Extreme weather due to climate change is going to put more pressure on drinking water infrastructure, leading to more boil notices and e-coli scares, says a public health professor.
Napier, Levin and Lower Hutt have all had recent threats to the quality of drinking water, while a government inquiry into the Havelock North water crisis last year continues.
The Horowhenua District Council has again had to issue a precautionary boil notice to residents of Levin after overnight rain brought mud and debris from slips into the Ohau River.
A boil notice was issued on 3 February, but was revoked during the weekend.
The Ohau River supplied the council's treatment plant, which treated it before it was made available to Levin residents to use.
Water services manager Paul Gaydon said the murkiness of the water was too high and Levin has had to resort to its backup water supply.
"We've monitored the turbidity of the Ohau through the morning and it's gone up steeply.
"We're hoping it will come down just as quickly but we've had to stop production and it's still stopped.
He said people needed to be careful with their water use.
"It's serious, you know. We have some water on hand in the reservoirs but we need people to be very careful and very aware that we're in quite a difficult situation."
In Napier the reservoir tank that tested positive for e-coli last week has been given the all-clear after three consecutive negative tests.
The Napier City Council started to treat the Enfield Road reservoir with chlorine last Thursday after two positive e-coli readings.
Council spokesperson Chris Dolley said that reservoir was still only partly back in operation and residents should still be careful about water use.
"We have decided the safest course of action is to continue chlorinating for the next three to four days while we have the reservoir cleaned by a team of divers.

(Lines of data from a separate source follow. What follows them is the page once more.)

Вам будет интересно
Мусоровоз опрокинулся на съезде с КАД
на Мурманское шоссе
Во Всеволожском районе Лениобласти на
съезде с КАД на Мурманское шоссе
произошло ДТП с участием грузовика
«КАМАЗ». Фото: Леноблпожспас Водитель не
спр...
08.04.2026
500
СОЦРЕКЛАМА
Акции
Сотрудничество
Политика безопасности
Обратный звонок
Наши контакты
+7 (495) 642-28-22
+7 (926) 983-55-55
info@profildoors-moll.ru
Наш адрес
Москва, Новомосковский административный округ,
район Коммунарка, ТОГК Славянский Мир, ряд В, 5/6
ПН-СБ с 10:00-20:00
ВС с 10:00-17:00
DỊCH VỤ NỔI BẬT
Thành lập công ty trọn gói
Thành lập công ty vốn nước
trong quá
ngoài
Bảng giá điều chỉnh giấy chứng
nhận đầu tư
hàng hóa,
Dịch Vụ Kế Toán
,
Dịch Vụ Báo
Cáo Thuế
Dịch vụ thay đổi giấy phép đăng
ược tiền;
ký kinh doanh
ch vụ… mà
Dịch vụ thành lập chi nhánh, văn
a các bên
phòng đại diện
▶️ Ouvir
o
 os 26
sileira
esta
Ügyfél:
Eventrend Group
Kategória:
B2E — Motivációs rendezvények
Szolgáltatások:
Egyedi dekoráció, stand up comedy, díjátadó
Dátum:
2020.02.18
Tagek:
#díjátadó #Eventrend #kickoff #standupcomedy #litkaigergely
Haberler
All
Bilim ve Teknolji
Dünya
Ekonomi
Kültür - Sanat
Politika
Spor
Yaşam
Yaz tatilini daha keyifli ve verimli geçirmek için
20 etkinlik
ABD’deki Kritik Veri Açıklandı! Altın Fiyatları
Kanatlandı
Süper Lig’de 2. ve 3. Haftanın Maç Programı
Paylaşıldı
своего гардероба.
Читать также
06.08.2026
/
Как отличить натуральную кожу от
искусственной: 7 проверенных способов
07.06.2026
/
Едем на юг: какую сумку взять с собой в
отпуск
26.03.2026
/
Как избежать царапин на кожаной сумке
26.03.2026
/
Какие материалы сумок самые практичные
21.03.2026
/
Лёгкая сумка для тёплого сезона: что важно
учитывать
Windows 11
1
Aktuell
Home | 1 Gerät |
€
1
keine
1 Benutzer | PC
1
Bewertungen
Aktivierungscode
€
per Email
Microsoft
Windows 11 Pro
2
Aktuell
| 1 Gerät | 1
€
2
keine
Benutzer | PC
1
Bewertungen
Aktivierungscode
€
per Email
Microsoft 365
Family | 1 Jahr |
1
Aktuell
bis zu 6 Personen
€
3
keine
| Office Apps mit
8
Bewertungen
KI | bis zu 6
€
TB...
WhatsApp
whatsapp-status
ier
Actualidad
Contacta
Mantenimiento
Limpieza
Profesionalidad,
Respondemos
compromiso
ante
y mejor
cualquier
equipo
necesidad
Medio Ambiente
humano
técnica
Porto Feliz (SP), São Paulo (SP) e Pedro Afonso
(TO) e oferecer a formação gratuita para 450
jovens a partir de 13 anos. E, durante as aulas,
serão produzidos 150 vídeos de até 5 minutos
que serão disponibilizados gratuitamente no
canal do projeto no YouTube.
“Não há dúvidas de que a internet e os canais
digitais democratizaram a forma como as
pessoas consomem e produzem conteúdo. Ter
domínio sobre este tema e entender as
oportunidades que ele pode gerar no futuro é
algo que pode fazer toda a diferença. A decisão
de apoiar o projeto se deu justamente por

"This will remove any doubt about what was the potential contaminant for this reservoir," Mr Dolley said.
Wellington Water said it expected a third consecutive negative test for e-coli to come in this evening after testing 21 water sites in Lower Hutt.

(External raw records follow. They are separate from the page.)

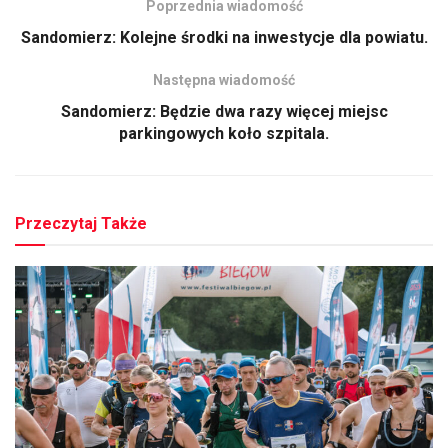
Poprzednia wiadomość
Sandomierz: Kolejne środki na inwestycje dla powiatu.
Następna wiadomość
Sandomierz: Będzie dwa razy więcej miejsc
parkingowych koło szpitala.
Przeczytaj Także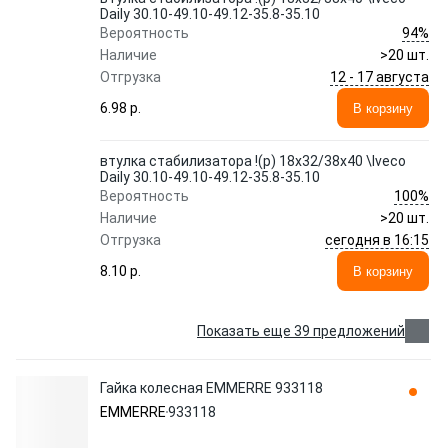
Daily 30.10-49.10-49.12-35.8-35.10
94%
Вероятность
Наличие
>20 шт.
12 - 17 августа
Отгрузка
6.98 p.
В корзину
втулка стабилизатора !(р) 18x32/38x40 \Iveco
Daily 30.10-49.10-49.12-35.8-35.10
100%
Вероятность
Наличие
>20 шт.
сегодня в 16:15
Отгрузка
8.10 p.
В корзину
Показать еще 39 предложений
Гайка колесная EMMERRE 933118
EMMERRE
933118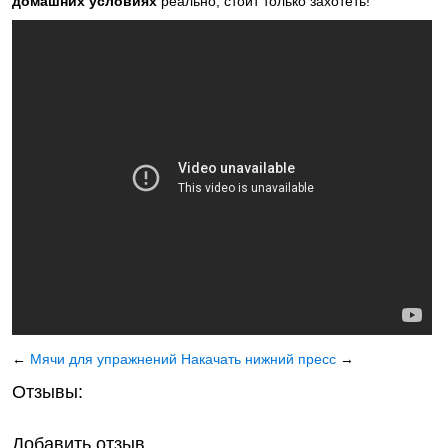
домашних условиях
реально, стоит только захотеть!
←
Мячи для упражнений
Накачать нижний пресс
→
Отзывы:
Добавить отзыв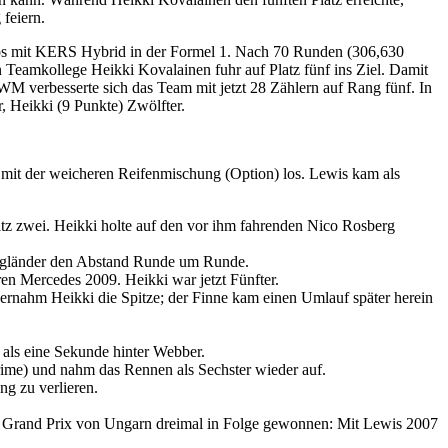
feiern.
os mit KERS Hybrid in der Formel 1. Nach 70 Runden (306,630
n Teamkollege Heikki Kovalainen fuhr auf Platz fünf ins Ziel. Damit
M verbesserte sich das Team mit jetzt 28 Zählern auf Rang fünf. In
, Heikki (9 Punkte) Zwölfter.
ren mit der weicheren Reifenmischung (Option) los. Lewis kam als
tz zwei. Heikki holte auf den vor ihm fahrenden Nico Rosberg
Engländer den Abstand Runde um Runde.
n Mercedes 2009. Heikki war jetzt Fünfter.
bernahm Heikki die Spitze; der Finne kam einen Umlauf später herein
 als eine Sekunde hinter Webber.
rime) und nahm das Rennen als Sechster wieder auf.
g zu verlieren.
en Grand Prix von Ungarn dreimal in Folge gewonnen: Mit Lewis 2007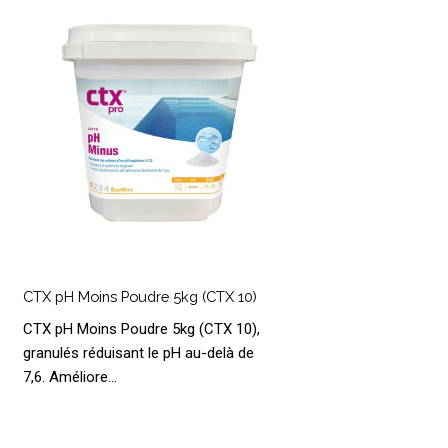
oudre
kg
(CTX
0)
CTX
pH
CTX pH Moins Poudre 5kg (CTX 10)
oins
CTX pH Moins Poudre 5kg (CTX 10),
oudre
granulés réduisant le pH au-delà de
kg
7,6. Améliore…
(CTX
0)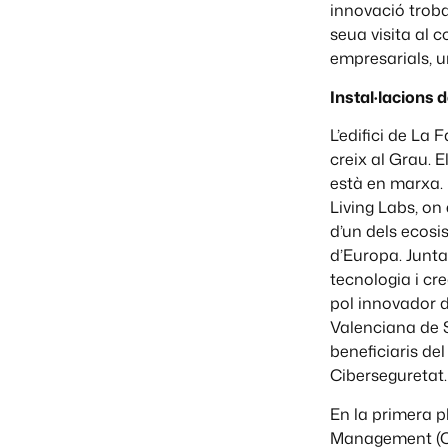
innovació trobar
seua visita al 
empresarials, u
Instal·lacions 
L’edifici de La
creix al Grau. E
està en marxa. 
Living Labs, on
d’un dels ecos
d’Europa. Junt
tecnologia i cre
pol innovador d
Valenciana de S
beneficiaris de
Ciberseguretat.
En la primera p
Management (CD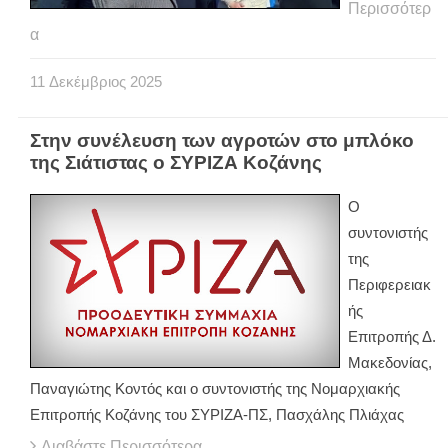
Περισσότερ
α
11
Δεκέμβριος
2025
Στην συνέλευση των αγροτών στο μπλόκο
της Σιάτιστας ο ΣΥΡΙΖΑ Κοζάνης
Ο
συντονιστής
της
Περιφερειακ
ής
Επιτροπής Δ.
Μακεδονίας,
Παναγιώτης Κοντός και ο συντονιστής της Νομαρχιακής
Επιτροπής Κοζάνης του ΣΥΡΙΖΑ-ΠΣ, Πασχάλης Πλιάχας
Διαβάστε Περισσότερα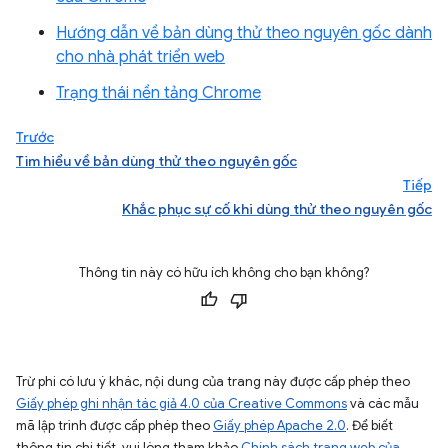
Hướng dẫn về bản dùng thử theo nguyên gốc dành
cho nhà phát triển web
Trạng thái nền tảng Chrome
Trước
Tìm hiểu về bản dùng thử theo nguyên gốc
Tiếp
Khắc phục sự cố khi dùng thử theo nguyên gốc
Thông tin này có hữu ích không cho bạn không?
Trừ phi có lưu ý khác, nội dung của trang này được cấp phép theo
Giấy phép ghi nhận tác giả 4.0 của Creative Commons
và các mẫu
mã lập trình được cấp phép theo
Giấy phép Apache 2.0
. Để biết
thông tin chi tiết, vui lòng tham khảo
Chính sách trang web của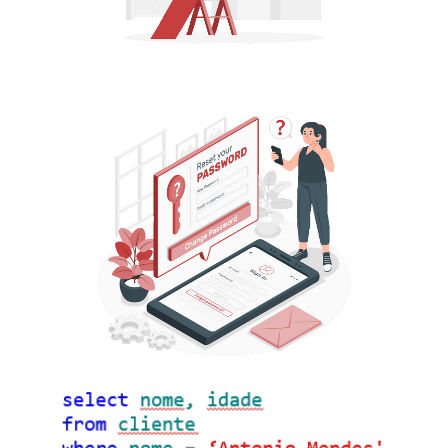
Azure Data Factory (ADF) - Como alterar
o Service Objective e redimensionar um
Azure SQL Database utilizando comandos
T-SQL
13 de agosto de 2022
5 min de leitura
Azure SQL Database - Como criar e
gerenciar usuários e logins com
autenticação SQL e Azure Active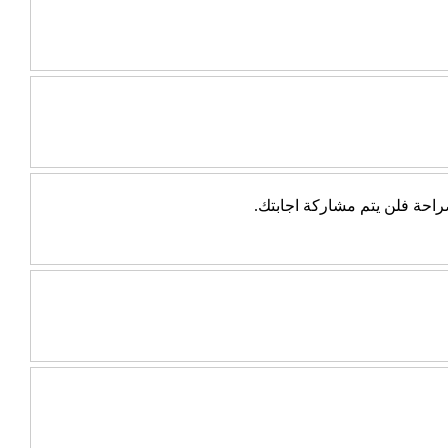
احة فلن يتم مشاركة اجابتك.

More issues around drinking water supply were likely to surface, according to Michael Baker.
A public health professor at the University of Otago in Wellington, Dr Baker said climate change would mean extreme weather, such as floods and heavy rain, would continue to test infrastructure protecting drinking water.

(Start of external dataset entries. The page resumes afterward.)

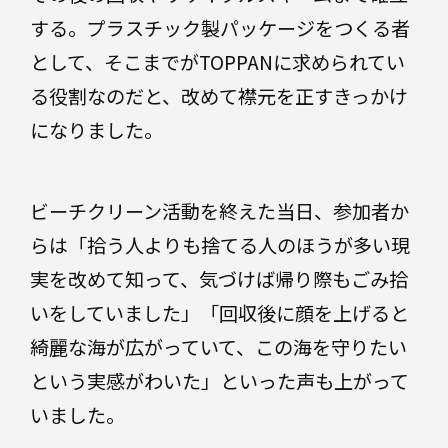
する。プラスチック製パッケージをつくる者
として、そこまでがTOPPANに求められてい
る役割なのだと、改めて襟元を正すきっかけ
になりました。
ビーチクリーン活動を終えた当日、参加者か
らは「拾う人よりも捨てる人のほうが多い現
実を改めて知って、気づけば帰り際もごみ拾
いをしていました」「回収後に顔を上げると
綺麗な海が広がっていて、この海を守りたい
という実感がわいた」といった声も上がって
いました。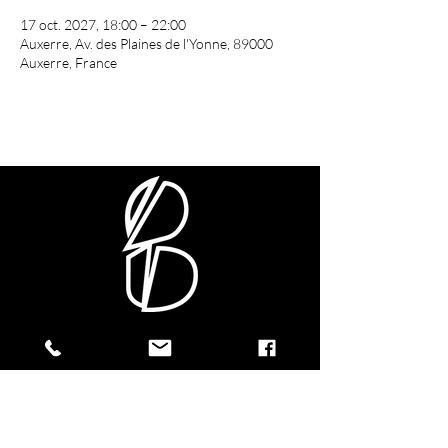
17 oct. 2027, 18:00 – 22:00
Auxerre, Av. des Plaines de l'Yonne, 89000
Auxerre, France
CONTACTEZ-NOUS !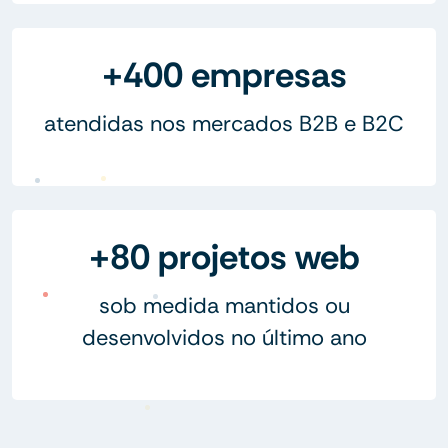
+400 empresas
atendidas nos mercados B2B e B2C
+80 projetos web
sob medida mantidos ou
desenvolvidos no último ano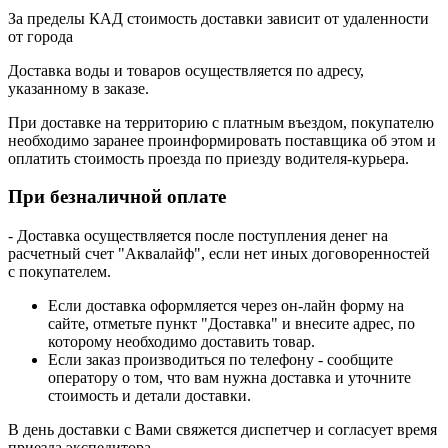
За пределы КАД стоимость доставки зависит от удаленности
от города
Доставка воды и товаров осуществляется по адресу,
указанному в заказе.
При доставке на территорию с платным въездом, покупателю
необходимо заранее проинформировать поставщика об этом и
оплатить стоимость проезда по приезду водителя-курьера.
При безналичной оплате
- Доставка осуществляется после поступления денег на
расчетный счет "Аквалайф", если нет иных договоренностей
с покупателем.
Если доставка оформляется через он-лайн форму на
сайте, отметьте пункт "Доставка" и внесите адрес, по
которому необходимо доставить товар.
Если заказ производиться по телефону - сообщите
оператору о том, что вам нужна доставка и уточните
стоимость и детали доставки.
В день доставки с Вами свяжется диспетчер и согласует время
приезда экспедитора.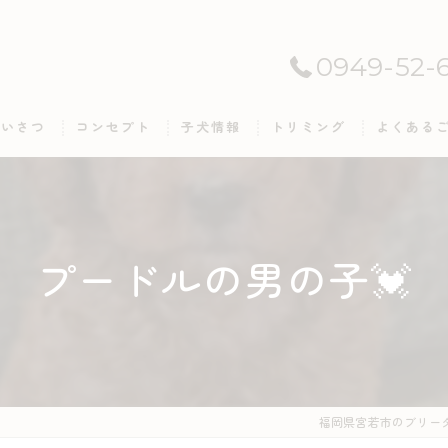
0949-52-
あいさつ
コンセプト
子犬情報
トリミング
よくある
プードルの男の子💓
福岡県宮若市のブリーダ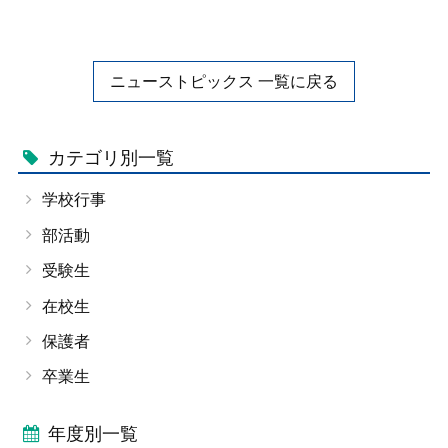
ニューストピックス 一覧に戻る
カテゴリ別一覧
学校行事
部活動
受験生
在校生
保護者
卒業生
年度別一覧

"Extreme weather events put huge stress on a number of systems, particularly drinking water supply systems.
"That's because of flooding events, which can overwhelm normal treatment facilities, but also they can knock out power supplies and back up systems.
But Dr Baker said the jury was still out as to whether there was an increase of cases where drinking water had been jeopardised.
"There's obviously heightened awareness about water contamination at the moment.
"You really have to take a long term perspective and look at data on waterborne disease outbreaks and levels of contamination."
Hastings District Council mayor Lawrence Yule agreed with Dr Baker that more adverse weather events were going to challenge drinking water infrastructure.
He said an inquiry looking into the Havelock North water crisis may raise questions about the government's specified drinking water standards, which were last revised in 2008.
"Even in the Havelock North case the testing was being done more than was required by the New Zealand drinking water standards, yet a whole lot people still got sick.
"So I think that the inquiry will look at that and I expect there will be some changes recommended as part of that."
Mr Yule, who was also the president of Local Government New Zealand expected there would also be stronger rules on land use near drinking supplies to minimise the level of contamination from animals.